**本文**.
意匠法の対象とする画像とは「①物品から離れた画像自体、②物品又は建築物の部分としての画像」いずれかを指すものとされています。

※画像について

令和元年の意匠法改正以前は、物品の操作の用に供される画像を物品の部分の意匠として、あくまでも「物品」の部分としての画像を含む意匠についてのみ、保護対象としてきました。

2. 形態性

形態には、形状のみ、形状と模様の結合、形状と色彩の結合、形状と模様・色彩の結合の4種類が考えられます。また、物品等そのものが有する特徴又は性質から生じる形態でなければいけないため、カップに入ったカフェラテで、泡立てたミルクとコーヒーにより表面に模様を描いたものを「カップ入り飲料」として登録を受けることは出来ません。

なお、販売を目的とした形状であっても、当該形状を維持することができるものについては、物品等自体の形状として取り扱われます。

**演習問題**.
A - 意匠法の保護対象を扱った本文を2文で要約してください。
B - 意匠法の保護対象を扱った本文について、最後の文のあとに続く内容を書いてください。
以下の行は、本文とは無関係の独立した資料です。

**データ一覧**.
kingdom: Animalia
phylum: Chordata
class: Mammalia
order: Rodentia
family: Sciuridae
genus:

**各問の解答**.
A - 意匠法の対象となる画像は、物品から離れた画像自体か、物品又は建築物の部分としての画像のいずれかとされ、令和元年の改正以前は物品の部分としての画像を含む意匠のみが保護対象でした。形態には形状のみ、または形状と模様・色彩を組み合わせた4種類が考えられ、物品等そのものが有する特徴又は性質から生じる形態でなければなりません。

B -
3. 視覚性

意匠は視覚に訴えるものでなければなりません。肉眼で確認できないような形態の意匠が、当該要件を満たすのかについては、最高裁判所は取引に際して、拡大鏡を用いたり、拡大写真等をカタログに掲載したりするなどして、当該物品の形態を拡大して観察することが通常である場合には、肉眼によって認識できなくとも、当該要件を満たすと判断しております。

4. 審美性

美術品のように高尚な美を要求するものでなく何らかの美感を起こすものであれば足ります。美感を起こさせないものの例としては(イ)機能、作用効果を主目的としたもので、美感をほとんど感じさせないものや(ロ)意匠としてまとまりがなく、煩雑な感じを与えるだけで美感をほとんど感じさせないものがありますが、実務上この要件が問題となることはほとんどありません。

特許法、実用新案法

特許法、実用新案法は、それぞれ「発明」「考案」を保護する法律です。発明・考案(自然法則を利用した技術的思想の創作)の保護と商品の外観のデザイン(美的外観の創作)の保護との関わりは一般的には繋がりにくいとは思いますが、この外観のデザインが特許法による「物の発明」に又は実用新案法における「物品の形状に係る考案」に該当し、さらにはそれぞれの保護の要件を満たす場合には、特許法、実用新案法においても保護されることになります。

意匠法および特許法による重畳的な保護が認められる例

商品を陳列ケースについて、その外観のデザインが全く新しいものであると同時に、外観のデザインによって手前方向に引き出しやすくなるという今までにない機能を有している場合、下記の例のように意匠権、特許権の取得が可能となります。

(株式会社アミックス 意匠登録第1041955-1号)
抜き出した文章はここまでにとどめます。